Data entries
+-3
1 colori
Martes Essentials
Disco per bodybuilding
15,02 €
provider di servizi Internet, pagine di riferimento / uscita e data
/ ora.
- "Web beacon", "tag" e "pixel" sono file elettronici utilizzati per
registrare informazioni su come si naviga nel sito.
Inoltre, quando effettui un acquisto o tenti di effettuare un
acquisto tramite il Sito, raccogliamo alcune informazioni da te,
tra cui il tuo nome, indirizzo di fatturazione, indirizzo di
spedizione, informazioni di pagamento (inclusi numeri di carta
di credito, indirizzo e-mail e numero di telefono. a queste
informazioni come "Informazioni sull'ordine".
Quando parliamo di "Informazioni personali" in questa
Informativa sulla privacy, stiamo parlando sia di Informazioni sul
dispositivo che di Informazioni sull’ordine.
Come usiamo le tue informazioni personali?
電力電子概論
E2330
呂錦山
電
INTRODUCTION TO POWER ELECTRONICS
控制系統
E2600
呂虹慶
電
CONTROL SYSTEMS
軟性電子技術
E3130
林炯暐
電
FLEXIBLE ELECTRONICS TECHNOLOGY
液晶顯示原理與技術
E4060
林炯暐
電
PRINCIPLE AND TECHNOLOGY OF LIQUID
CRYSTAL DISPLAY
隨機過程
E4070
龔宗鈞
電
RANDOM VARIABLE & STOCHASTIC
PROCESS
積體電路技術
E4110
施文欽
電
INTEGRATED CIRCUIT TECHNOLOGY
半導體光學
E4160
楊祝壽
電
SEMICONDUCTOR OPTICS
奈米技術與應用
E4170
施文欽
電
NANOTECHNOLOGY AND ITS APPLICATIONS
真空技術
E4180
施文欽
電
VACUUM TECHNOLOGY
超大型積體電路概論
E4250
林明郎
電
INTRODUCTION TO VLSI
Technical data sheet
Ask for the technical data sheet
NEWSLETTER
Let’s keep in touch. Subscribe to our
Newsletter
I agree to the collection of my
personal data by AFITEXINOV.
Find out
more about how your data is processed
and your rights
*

## WHAT YOU NEED TO DO:
Lines that contain "ELECTRONICS" should be pulled from the entries above and reported.

## REPLY TO THE EXERCISE:
INTRODUCTION TO POWER ELECTRONICS
FLEXIBLE ELECTRONICS TECHNOLOGY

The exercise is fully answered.